According to the above diagram produced by Li and Zhu (2001) for “J” county in Shaanxi province, three approaches prevail in the way a child is perceived according to his/her sex: the parental approach, the family approach and the community approach. A son, unlike a daughter, is likely to comply with his parents’ expectations. Consequently, when the first child is a boy, everyone is satisfied and the mother, aware of having contributed positively to the family’s future by giving birth to a son, displays her pride to the other villagers. When the first child is a girl, the parents are pleased but count on receiving authorization for a second child so that they can have the desired son. If the second child also turns out to be a girl, they are very disappointed. Because the family line is potentially broken, the older family members will show their disappointment and the mother will feel ashamed (Li and Zhu 2001).
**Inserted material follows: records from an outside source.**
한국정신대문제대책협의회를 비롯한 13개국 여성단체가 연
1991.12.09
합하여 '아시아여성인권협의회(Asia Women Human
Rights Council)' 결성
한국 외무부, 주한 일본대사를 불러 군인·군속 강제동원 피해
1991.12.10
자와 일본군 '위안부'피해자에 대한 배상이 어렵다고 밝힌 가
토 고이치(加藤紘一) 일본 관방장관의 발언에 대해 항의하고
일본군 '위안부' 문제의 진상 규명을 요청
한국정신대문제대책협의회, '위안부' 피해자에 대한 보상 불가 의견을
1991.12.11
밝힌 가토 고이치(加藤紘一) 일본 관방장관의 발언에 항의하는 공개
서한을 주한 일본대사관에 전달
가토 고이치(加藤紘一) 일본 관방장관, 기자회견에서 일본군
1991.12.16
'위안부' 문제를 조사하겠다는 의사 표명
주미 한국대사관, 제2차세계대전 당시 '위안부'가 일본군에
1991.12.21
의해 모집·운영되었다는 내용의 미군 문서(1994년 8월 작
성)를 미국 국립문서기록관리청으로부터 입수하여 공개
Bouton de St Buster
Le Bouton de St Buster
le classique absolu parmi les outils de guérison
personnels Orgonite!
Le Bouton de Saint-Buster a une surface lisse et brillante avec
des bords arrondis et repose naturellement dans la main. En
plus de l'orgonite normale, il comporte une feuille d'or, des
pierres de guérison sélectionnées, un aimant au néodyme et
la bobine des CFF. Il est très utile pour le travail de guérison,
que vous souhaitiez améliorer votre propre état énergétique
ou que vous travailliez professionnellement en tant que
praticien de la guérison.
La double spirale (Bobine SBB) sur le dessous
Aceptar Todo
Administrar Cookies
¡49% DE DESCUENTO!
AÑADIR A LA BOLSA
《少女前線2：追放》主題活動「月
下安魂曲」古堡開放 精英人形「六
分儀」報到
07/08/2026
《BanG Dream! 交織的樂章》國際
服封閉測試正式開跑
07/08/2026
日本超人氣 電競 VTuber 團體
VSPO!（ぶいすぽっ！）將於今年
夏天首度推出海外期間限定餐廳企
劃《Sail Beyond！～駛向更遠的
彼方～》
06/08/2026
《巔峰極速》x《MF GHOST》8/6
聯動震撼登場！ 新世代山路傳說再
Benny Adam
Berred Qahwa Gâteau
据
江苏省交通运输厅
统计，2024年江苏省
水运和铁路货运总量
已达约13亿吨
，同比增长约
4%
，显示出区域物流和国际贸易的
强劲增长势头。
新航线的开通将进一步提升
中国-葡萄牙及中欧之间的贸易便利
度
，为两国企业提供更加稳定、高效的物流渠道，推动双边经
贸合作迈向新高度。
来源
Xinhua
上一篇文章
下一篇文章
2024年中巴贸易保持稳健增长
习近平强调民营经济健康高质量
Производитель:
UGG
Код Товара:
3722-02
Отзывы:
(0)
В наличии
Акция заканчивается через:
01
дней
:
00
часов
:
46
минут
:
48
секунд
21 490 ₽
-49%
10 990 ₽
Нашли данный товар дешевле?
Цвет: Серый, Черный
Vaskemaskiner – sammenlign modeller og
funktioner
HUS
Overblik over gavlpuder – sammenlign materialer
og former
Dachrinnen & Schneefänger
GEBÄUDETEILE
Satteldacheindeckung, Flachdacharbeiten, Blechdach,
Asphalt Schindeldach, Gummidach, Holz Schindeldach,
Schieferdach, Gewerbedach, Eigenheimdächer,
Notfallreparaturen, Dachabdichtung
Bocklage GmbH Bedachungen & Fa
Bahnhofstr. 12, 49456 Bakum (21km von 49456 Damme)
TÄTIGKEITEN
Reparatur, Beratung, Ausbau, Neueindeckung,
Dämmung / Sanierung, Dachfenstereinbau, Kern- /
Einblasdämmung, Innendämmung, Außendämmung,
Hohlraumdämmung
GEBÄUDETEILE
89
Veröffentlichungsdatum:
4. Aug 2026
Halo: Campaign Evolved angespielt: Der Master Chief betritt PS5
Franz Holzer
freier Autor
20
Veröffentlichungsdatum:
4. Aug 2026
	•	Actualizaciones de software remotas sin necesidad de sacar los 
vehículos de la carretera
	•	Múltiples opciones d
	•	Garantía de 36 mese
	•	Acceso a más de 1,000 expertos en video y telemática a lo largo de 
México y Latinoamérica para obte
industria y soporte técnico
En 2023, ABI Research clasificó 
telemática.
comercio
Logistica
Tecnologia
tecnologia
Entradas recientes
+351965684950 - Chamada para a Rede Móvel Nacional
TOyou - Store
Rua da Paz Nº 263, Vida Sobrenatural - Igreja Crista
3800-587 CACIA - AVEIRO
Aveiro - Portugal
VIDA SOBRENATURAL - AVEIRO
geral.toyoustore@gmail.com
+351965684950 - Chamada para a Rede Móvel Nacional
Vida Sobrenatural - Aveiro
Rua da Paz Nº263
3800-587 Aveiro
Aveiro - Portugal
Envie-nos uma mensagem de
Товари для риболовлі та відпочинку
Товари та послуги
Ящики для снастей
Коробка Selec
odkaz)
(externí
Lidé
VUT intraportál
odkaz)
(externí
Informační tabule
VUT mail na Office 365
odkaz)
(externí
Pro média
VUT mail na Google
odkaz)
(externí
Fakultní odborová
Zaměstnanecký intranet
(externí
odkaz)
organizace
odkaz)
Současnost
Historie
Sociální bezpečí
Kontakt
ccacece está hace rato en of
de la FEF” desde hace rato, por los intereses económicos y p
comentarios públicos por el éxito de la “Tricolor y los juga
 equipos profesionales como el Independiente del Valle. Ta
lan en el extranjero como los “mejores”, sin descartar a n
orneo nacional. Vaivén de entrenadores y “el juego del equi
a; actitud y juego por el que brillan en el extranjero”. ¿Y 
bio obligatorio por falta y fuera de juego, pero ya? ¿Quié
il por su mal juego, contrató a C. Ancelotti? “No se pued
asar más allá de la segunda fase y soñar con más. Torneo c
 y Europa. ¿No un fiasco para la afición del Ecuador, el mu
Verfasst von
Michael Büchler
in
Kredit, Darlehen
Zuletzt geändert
Families place all their hopes in their sons and imagine successful professional and social futures for them, unlike daughters who are certain to have less ambitious destinies. Furthermore, when the daughter has children in turn, they will be part of their father’s family line and not their mother’s, so daughters are not perceived as providing their parents with descendants, only their in-laws. The birth of a girl may even threaten the position of the clan within the village community, since she will not be contributing to its expansion. From the community point of view, families who have just had sons command respect and admiration from the villagers, whereas those who have had daughters are treated with condescension and feel humiliated. When a son is born, the neighbours visit the family to congratulate them, but when a daughter is born the news is not broadcast and parents hardly dare to leave their homes. In a conflict among villagers about financial matters or ownership, the winning party will certainly be the one with a son, and the other party will be told:

Why do you continue to claim your rights, when you haven’t even got a son to continue your family line? (Li and Zhu 2001, p. 427).

Women themselves do not express strong preferences regarding the sex of their children, but tend to want a family comprising at least one son (see Table 9.7). Mo Lixia (2005) calculated that in rural areas the “ideal” sex ratio of offspring was 121.6 boys per 100 girls, a level similar to that observed in the countryside in the 2000 and 2010 censuses (see Table 3.1, p. 36). These results show the extent to which women are influenced by others (husbands, grandparents, family and the social environment) and have taken sexist attitudes on board. They are thus party to discriminatory acts founded on the belief held by many families that the absence of a male heir is intolerable for economic, social and cultural reasons.